Sitting in a small cafe in the town of Mae Hong Son, not far from her village, Zember, 23, strokes her bare throat and says it feels strange that no one is staring at her. She and a number of other Kayan refugees have been offered resettlement in countries such as New Zealand and Finland, but Thai authorities won't hand over the exit visas. "They don't want us to leave because it will hurt tourism," says Zember. "But I don't want to be put on display anymore."
The 500 or so Kayans (also known as Padaung) who live in Thailand fled the brutal military regime in neighboring Burma (also known as Myanmar) two decades ago, and they have been confined in three guarded villages on the northern Thai border ever since. An estimated 40,000 tourists per year, many of them Americans, pay about $8 each to gawk at the women's giraffe-like appearance. In return, the long-neck women earn a paltry salary of 1500 baht ($45) a month selling souvenirs and postcards. Few tourists are aware of the scandalous situation, Zember explains, because the women's wages are docked if they discuss their plight. So they "smile and say nothing."
Zember and her family were accepted for resettlement by New Zealand in 2006 as part of a wide-scale program organized by the U.N.'s refugee agency, UNHCR. Five other long-neck families are also due to relocate to New Zealand and Finland but lack the exit permits. "We have all the other paperwork," says Zember, waving a crumpled plastic folder of documents. Hundreds more Kayans have also applied for resettlement, but approval of their cases is stalled indefinitely until the exit-permit issue is resolved.
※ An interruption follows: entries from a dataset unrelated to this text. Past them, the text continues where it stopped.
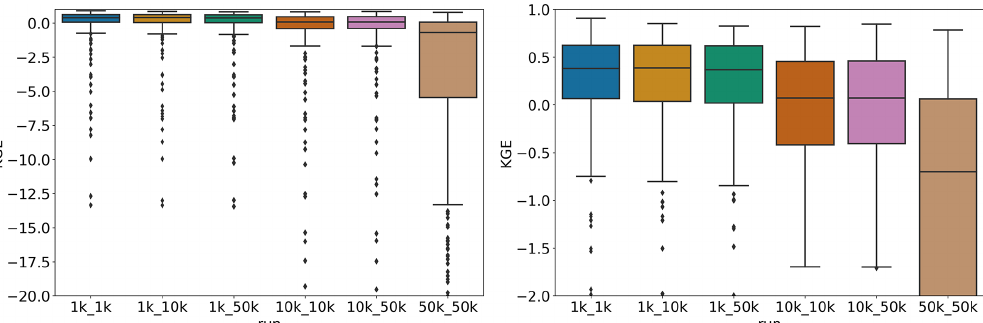
Figure 2. Box plot of KGE values obtained for all runs. The plot on the right has been magnified to show a smaller range of values.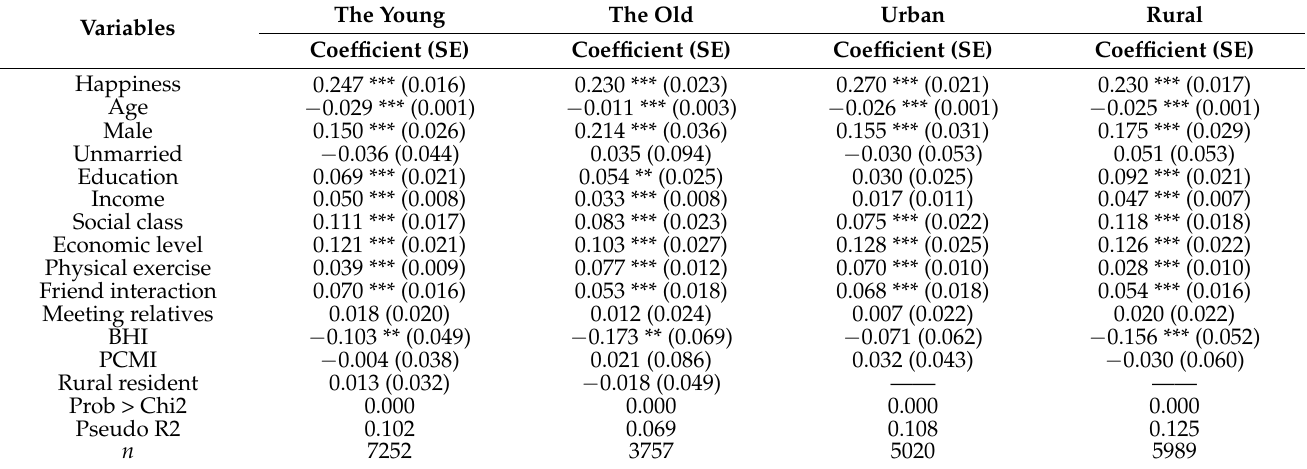
Table 5. Ordered probit regression results by age and resident type. Dependent variable: self-rated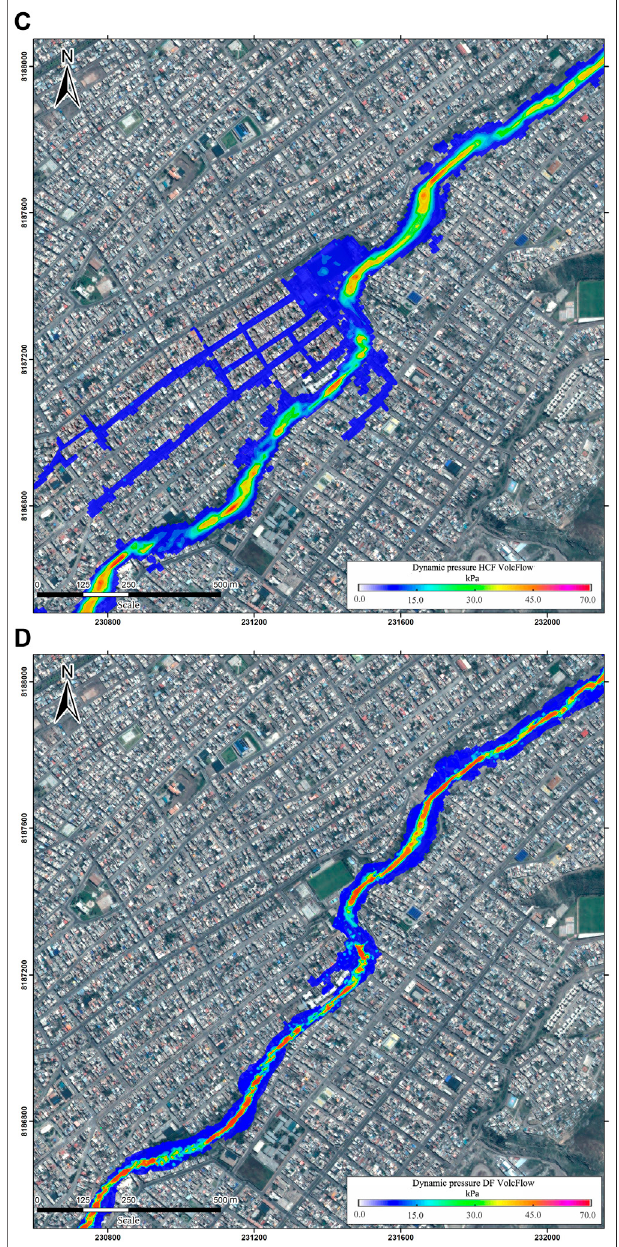
FIGURE 5 | VolcFlow simulation results using three HCF and DF scenarios with 0.15, 0.25, and 0.5 × 10 5 m 3 ( Table 8 for input and output parameters).Extentofsimulated fl owsandoverbankareasforHCF (A) andDF (B) .DynamicpressureofHCF (C) andDF (D) inthemiddlereachofQda. San Lazaro. Inset diagram shows the hydrograph used for three volumes of HCFs and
"As official refugees, the Kayans have a right either to resettlement abroad or to full Thai citizenship. They are being given neither," says Kitty McKinsey, the UNHCR's regional spokeswoman in Bangkok. She points out that over the past two years, Thailand has issued exit permits for more than 20,000 other Burmese refugees who lack the Kayans' commercial value. "The Kayans should be treated the same as other refugees," McKinsey says.
The UNHCR, as well as the New Zealand and Finnish governments, say they are lobbying the Thai authorities to this end. But the local government in Mae Hong Son — Thailand's poorest province, which depends heavily on tourism — remains impassive. Governor Thongchai Warianthong, the official responsible for signing the exit permits, at first agreed to talk to Marie Claire, but when he learned what the interview was about, he suddenly became "unavailable." The following week, he issued a statement to the Thai press saying the Kayans are "happy and comfortable with their lives" in Thailand. The Royal Thai Embassy in Washington, DC, hadn't returned calls on the matter as of press time.
Zember is living proof that the Kayans aren't content. "Some people of my mother's generation say they are too old [to leave] now, but no one is happy," she says, shaking her head. "We have no freedom and life is very hard." The three long-neck villages in the area lack basic sanitation and medical care and are plagued by tropical diseases. Zember is still traumatized by the death of a close friend two years ago — a 22-year-old beauty named Ma Da. "She complained of stomach pains, but we had no doctor and she died," says Zember, pointing out a postcard with Ma Da's smiling face hovering above her coiled neck. "That could happen to any of us."
Wearing her long, dark hair loose, and a lace-edged khaki tee with black cargo pants and no neck rings, Zember looks like any other modern Asian woman. (Contrary to popular belief, the women's necks are not abnormally long and do not snap when the rings are removed. The coil, which weighs up to 25 pounds, creates the illusion of a long neck by depressing the collar bones.) Zember's cell phone — a lifeline to the outside world — is permanently clamped to her ear. She checks the Internet often and can hold forth on anything, from Iraq to the troubles of her idol, Britney Spears. "People see us as aliens from another planet. They're shocked [to realize] we're normal human beings," she says in tentative English.
Zember's coil required almost two hours to be removed by her skilled elder sister (it takes even longer to put on). The women wear the coils, which are made by Burmese craftsmen, from childhood, starting with four or five rings and adding more each year as they grow accustomed to the bruising and discomfort caused by the weight on their collar bones. They sleep in them and pad their necks with leaves to prevent chafing and sores. Not even the Kayans know for sure how the tradition originated. One theory claims the rings were designed to deter attacks from tigers (which grab victims by the neck), while another says they were meant to lessen the women's beauty, to ward off men from rival tribes.
One of Zember's friends, Ma Lo, 24, who has also removed her neck rings, says the women are punished for doing anything modern, like using cell phones or computers. "The owners of the villages dock our wages," she says. "They say it ruins our traditional image and tourists won't pay." In fact, the two women receive no salary at all now, and their refugee status prevents them from finding other work.
Zember, who hopes to become a nurse, admits she has only a fuzzy idea of what life abroad might be like if she escapes. "I learned on the Internet that there are more sheep than people in New Zealand," she laughs. But she knows a bit about the West from the backpackers she sees. "The girls look so free and sexy, and their eyes shine," she says. "I stare at them and feel even more determined to fight to get out of here."